Vega measures volatility sensitivity—emotion risk. It shows how much the option’s price changes when implied volatility shifts by 1%. In crypto, Vega often outweighs Delta. Sometimes, you’re right about the direction, and Bitcoin rises, but if market sentiment cools and IV drops sharply, Vega losses can wipe out the gains from Delta—what Wall Street calls “vol crush.”
Advanced fine-tuning: Speed, Color, Ultima
If markets only moved based on Delta, Theta, and Vega, quant trading would be simple. But in reality, these Greeks themselves change as the market moves. To handle this, higher-order Greeks are used.
Gamma is the acceleration of Delta—how much Delta changes when the underlying moves by 1.
Speed is the rate of change of Gamma—how Gamma itself changes as the underlying continues to move. It’s like jerk in physics, crucial for managing ultra-short-term, volatile positions.

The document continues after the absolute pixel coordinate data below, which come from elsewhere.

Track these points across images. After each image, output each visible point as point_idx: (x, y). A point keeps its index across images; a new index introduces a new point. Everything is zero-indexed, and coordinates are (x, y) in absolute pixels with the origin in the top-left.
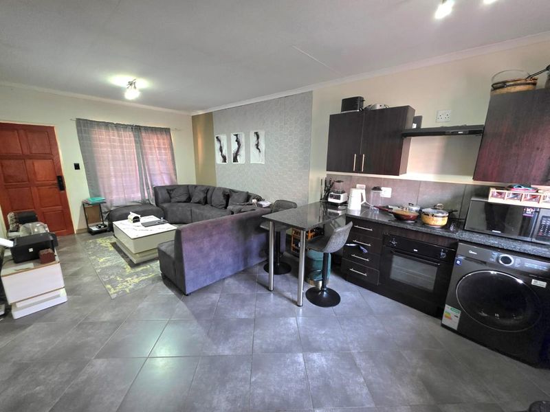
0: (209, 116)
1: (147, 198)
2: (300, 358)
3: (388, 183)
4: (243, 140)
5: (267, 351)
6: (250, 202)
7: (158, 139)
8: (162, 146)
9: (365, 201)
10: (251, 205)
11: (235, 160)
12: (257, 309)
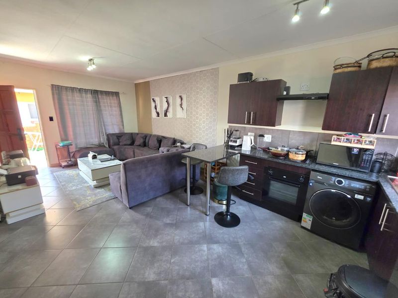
0: (147, 84)
1: (102, 142)
2: (205, 247)
3: (269, 132)
4: (171, 101)
5: (182, 243)
6: (176, 145)
7: (110, 100)
8: (113, 105)
9: (253, 144)
10: (177, 147)
11: (166, 115)
12: (178, 217)
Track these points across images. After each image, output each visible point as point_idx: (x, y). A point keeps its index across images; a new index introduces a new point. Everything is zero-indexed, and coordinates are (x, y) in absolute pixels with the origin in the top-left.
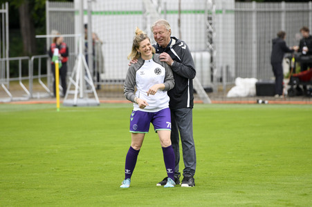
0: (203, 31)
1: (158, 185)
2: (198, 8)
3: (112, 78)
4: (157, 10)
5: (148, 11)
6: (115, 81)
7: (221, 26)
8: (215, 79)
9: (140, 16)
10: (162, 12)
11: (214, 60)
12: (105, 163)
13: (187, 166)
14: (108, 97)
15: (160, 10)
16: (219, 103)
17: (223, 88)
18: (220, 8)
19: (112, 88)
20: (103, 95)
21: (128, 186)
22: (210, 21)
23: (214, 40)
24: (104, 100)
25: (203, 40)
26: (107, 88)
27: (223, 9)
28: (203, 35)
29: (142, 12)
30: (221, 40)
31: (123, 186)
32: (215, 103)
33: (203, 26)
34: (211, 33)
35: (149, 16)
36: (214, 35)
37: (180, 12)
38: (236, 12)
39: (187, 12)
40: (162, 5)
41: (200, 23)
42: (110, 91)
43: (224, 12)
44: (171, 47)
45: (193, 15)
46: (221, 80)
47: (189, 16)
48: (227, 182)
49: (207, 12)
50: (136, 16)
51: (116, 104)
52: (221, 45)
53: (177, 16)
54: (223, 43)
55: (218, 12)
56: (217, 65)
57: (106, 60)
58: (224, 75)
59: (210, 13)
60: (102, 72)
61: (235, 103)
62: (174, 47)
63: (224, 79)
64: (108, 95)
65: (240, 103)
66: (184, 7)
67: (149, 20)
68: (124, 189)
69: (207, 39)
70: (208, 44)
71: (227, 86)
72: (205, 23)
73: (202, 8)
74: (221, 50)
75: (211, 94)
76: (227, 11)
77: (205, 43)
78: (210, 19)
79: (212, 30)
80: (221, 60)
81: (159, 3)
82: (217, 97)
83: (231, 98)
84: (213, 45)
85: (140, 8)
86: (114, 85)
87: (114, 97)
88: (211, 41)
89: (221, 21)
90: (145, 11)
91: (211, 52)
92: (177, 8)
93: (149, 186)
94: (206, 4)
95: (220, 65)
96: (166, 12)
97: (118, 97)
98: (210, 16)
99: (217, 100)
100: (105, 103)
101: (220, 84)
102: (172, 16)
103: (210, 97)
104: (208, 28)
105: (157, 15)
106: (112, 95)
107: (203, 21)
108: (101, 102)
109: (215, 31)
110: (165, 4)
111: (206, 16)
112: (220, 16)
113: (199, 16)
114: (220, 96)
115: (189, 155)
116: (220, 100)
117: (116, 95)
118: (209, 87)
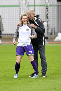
0: (44, 13)
1: (29, 77)
2: (42, 4)
3: (6, 33)
4: (25, 5)
5: (21, 5)
6: (8, 34)
7: (52, 11)
8: (49, 33)
9: (18, 7)
10: (27, 6)
11: (49, 25)
12: (7, 68)
13: (43, 69)
14: (5, 41)
15: (26, 5)
16: (51, 43)
17: (53, 37)
18: (51, 4)
19: (6, 37)
20: (3, 40)
21: (17, 77)
22: (47, 10)
23: (49, 17)
24: (4, 42)
25: (44, 17)
26: (4, 37)
27: (52, 4)
28: (44, 15)
29: (19, 6)
30: (52, 17)
31: (15, 77)
32: (50, 43)
33: (44, 11)
34: (47, 14)
35: (22, 8)
36: (49, 15)
37: (35, 6)
38: (58, 6)
39: (37, 6)
40: (27, 3)
41: (43, 10)
42: (5, 39)
43: (53, 6)
44: (35, 21)
45: (40, 7)
46: (52, 34)
47: (38, 7)
48: (58, 75)
49: (46, 6)
50: (16, 7)
51: (8, 44)
52: (52, 19)
53: (33, 7)
54: (53, 18)
55: (51, 6)
56: (50, 28)
57: (4, 26)
58: (53, 32)
59: (47, 6)
60: (2, 31)
61: (58, 43)
62: (36, 21)
63: (53, 33)
64: (5, 40)
65: (60, 43)
66: (36, 4)
67: (22, 9)
68: (16, 78)
69: (46, 17)
70: (46, 19)
71: (54, 36)
72: (45, 10)
73: (44, 4)
74: (52, 21)
75: (48, 40)
76: (54, 5)
77: (45, 18)
78: (47, 8)
79: (48, 13)
80: (52, 25)
81: (26, 2)
82: (51, 41)
83: (56, 41)
84: (48, 19)
85: (18, 4)
86: (7, 36)
87: (7, 41)
88: (47, 18)
89: (52, 9)
90: (20, 5)
91: (48, 22)
92: (33, 4)
93: (26, 77)
94: (45, 2)
95: (52, 27)
96: (29, 6)
97: (9, 41)
98: (47, 7)
99: (50, 42)
100: (4, 43)
101: (51, 35)
102: (31, 7)
103: (47, 41)
104: (46, 12)
105: (25, 7)
106: (6, 40)
107: (44, 9)
108: (2, 43)
109: (49, 13)
110: (28, 2)
111: (46, 7)
112: (52, 7)
113: (42, 7)
114: (52, 40)
115: (44, 64)
116: (51, 42)
117: (8, 40)
118: (47, 37)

Color measures how time affects Gamma—how Gamma evolves as expiry approaches.
Ultima is the third derivative of volatility—how Vega changes when IV shifts again. It’s used mainly by institutions managing billions, performing extreme volatility curve arbitrage.
Cross-dimensional ghosts: Vanna and Charm
In modern quant research, the most fascinating are the cross-Greek interactions, especially Vanna and Charm.
Vanna measures how changes in IV affect Delta. It sounds counterintuitive: why would volatility shifts influence price sensitivity? Because when market panic (IV rising) makes deep out-of-the-money options more “possible,” the probability distribution of Delta shifts, affecting the entire portfolio. During extreme liquidations, Vanna often drives market makers to buy or sell spot aggressively to hedge risks.
Charm measures how time decay affects Delta—also called Delta decay. As time passes, an out-of-the-money option with no intrinsic value becomes less likely to turn profitable. Charm describes how Delta diminishes over time.
The true core of options risk
From basic Delta to complex Vanna, these Greeks reveal the ultimate truth: you’re never just trading a single asset dimension, but a four-dimensional space woven from price, time, volatility, and probability.
Novices often lose money on direction (misreading Delta), veterans get burned by time decay (Theta), and experts are often undone by volatility (Vega and Vanna).
Of course, writing this article isn’t just to teach hedging.
It’s to help everyone develop the ability to understand the tricks of DEFI project teams.
You want their interest,
They want your principal,
How to see through those complex structured products,
And protect yourself,
That’s the way out of a bear market.
Of course, the complexity of options can’t be fully covered in a single article.